(Dataset entries)

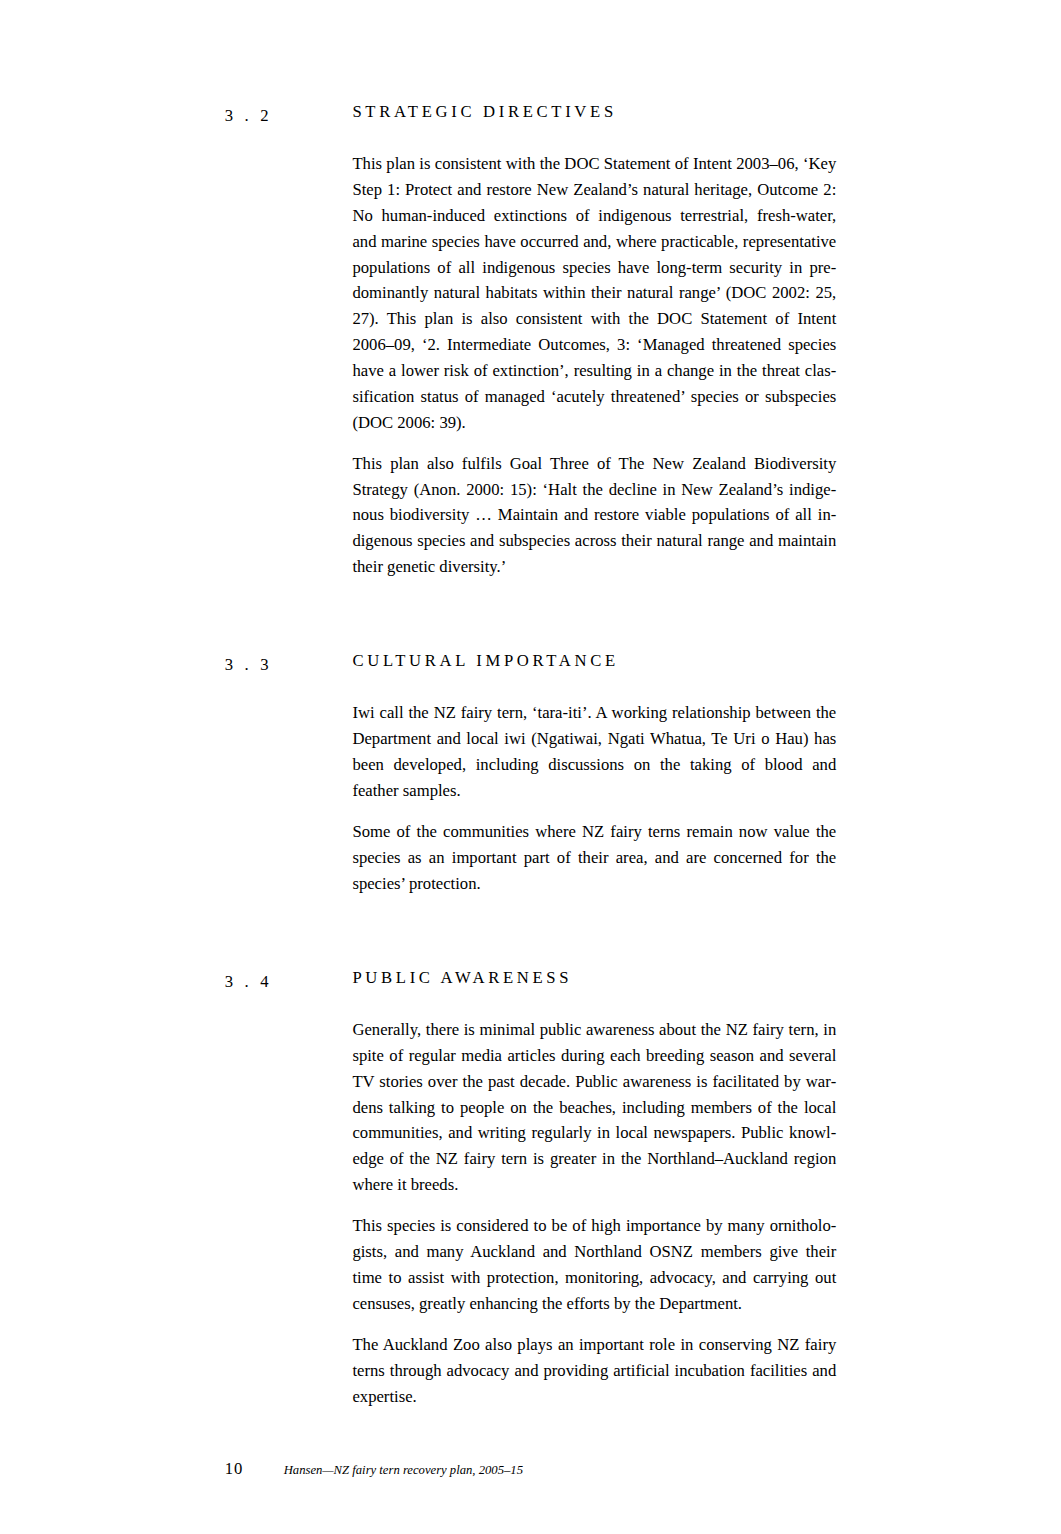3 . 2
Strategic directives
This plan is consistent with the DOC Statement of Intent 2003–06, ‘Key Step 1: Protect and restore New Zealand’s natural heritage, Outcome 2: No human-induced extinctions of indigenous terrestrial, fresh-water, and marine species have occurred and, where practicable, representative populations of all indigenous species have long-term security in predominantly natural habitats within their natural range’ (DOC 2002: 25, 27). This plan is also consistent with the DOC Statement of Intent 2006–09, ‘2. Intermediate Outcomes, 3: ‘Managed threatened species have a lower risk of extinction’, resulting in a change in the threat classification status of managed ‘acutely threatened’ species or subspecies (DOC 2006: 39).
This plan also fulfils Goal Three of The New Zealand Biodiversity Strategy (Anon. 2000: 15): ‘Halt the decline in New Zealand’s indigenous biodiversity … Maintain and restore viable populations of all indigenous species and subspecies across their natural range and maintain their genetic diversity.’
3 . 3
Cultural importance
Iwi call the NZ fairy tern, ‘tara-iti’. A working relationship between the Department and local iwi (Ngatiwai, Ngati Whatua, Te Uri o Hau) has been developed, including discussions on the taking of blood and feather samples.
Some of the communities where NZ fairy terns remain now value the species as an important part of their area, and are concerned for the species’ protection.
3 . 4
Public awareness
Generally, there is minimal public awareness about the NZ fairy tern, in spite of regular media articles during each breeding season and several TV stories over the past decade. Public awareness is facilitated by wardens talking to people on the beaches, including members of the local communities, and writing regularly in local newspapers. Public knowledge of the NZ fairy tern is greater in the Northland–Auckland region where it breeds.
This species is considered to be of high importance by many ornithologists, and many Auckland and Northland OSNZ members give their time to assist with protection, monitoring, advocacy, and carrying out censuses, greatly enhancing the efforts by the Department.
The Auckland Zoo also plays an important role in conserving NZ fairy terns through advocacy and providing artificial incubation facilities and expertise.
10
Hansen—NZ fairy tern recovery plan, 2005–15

--

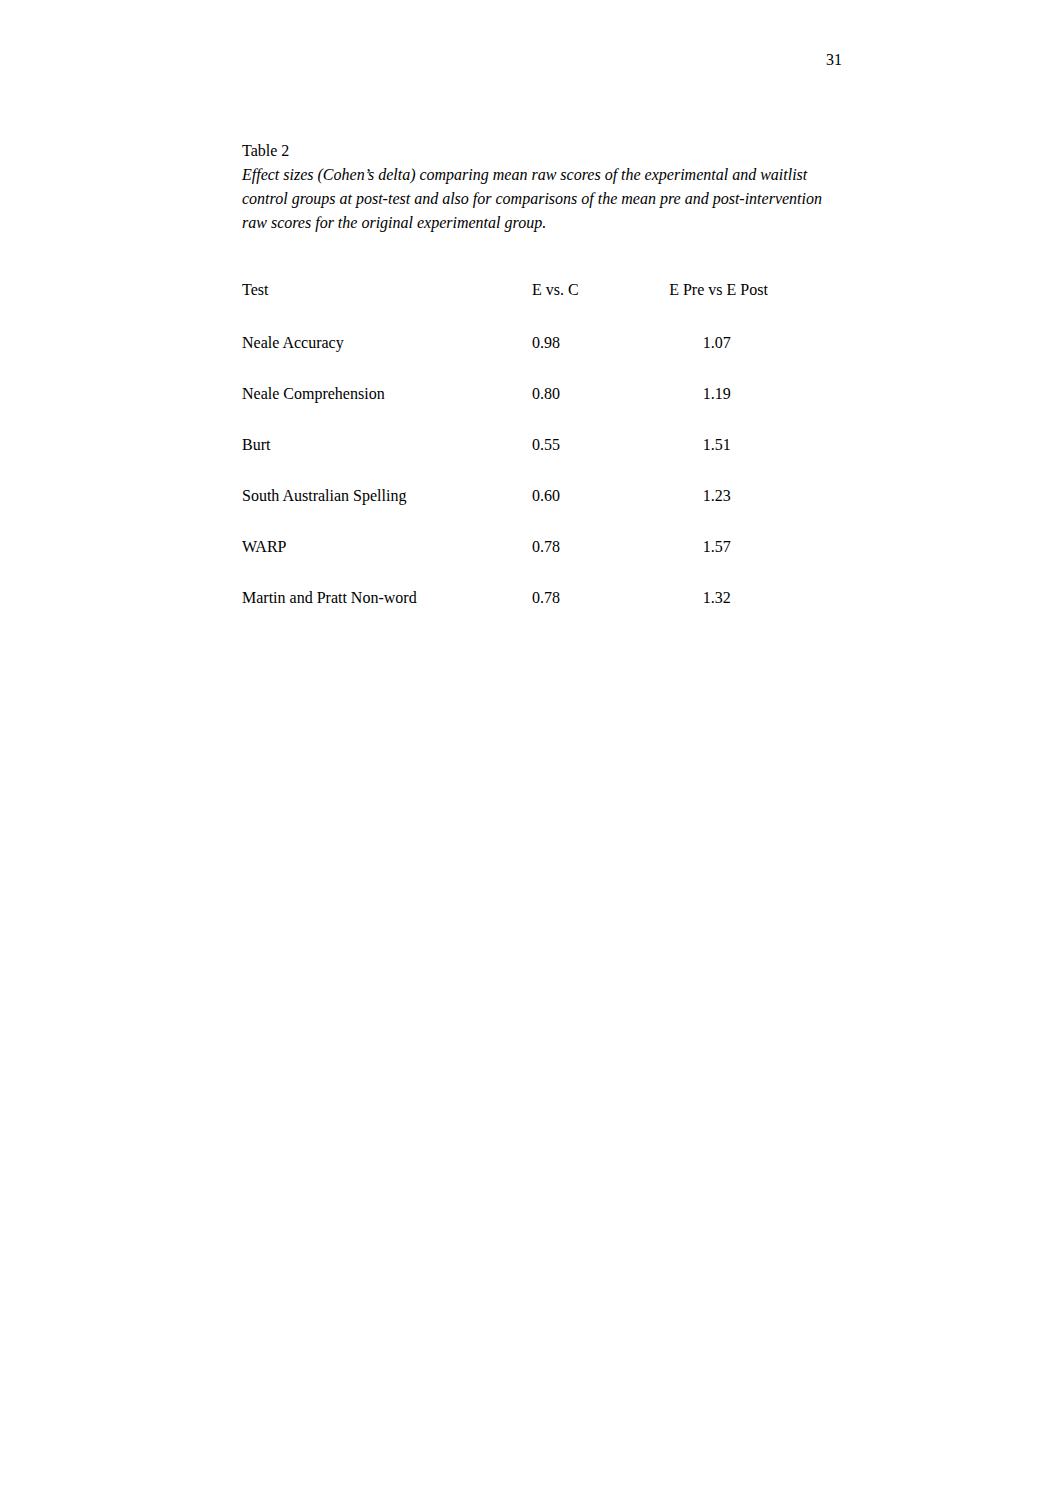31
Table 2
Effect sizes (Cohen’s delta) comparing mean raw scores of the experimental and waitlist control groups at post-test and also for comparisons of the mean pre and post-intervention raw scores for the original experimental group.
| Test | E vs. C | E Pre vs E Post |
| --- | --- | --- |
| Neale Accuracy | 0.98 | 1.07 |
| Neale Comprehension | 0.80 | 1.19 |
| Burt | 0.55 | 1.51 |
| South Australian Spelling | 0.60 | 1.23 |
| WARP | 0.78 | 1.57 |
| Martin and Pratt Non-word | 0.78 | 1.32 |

**YOUR TASK**: Taking the entries above, write out exactly each line from the one holding "vs E Post |" to the one holding "0.78 | 1.32 |", both included, and stop there.

**PROBLEM SOLUTION**:
| Test | E vs. C | E Pre vs E Post |
| --- | --- | --- |
| Neale Accuracy | 0.98 | 1.07 |
| Neale Comprehension | 0.80 | 1.19 |
| Burt | 0.55 | 1.51 |
| South Australian Spelling | 0.60 | 1.23 |
| WARP | 0.78 | 1.57 |
| Martin and Pratt Non-word | 0.78 | 1.32 |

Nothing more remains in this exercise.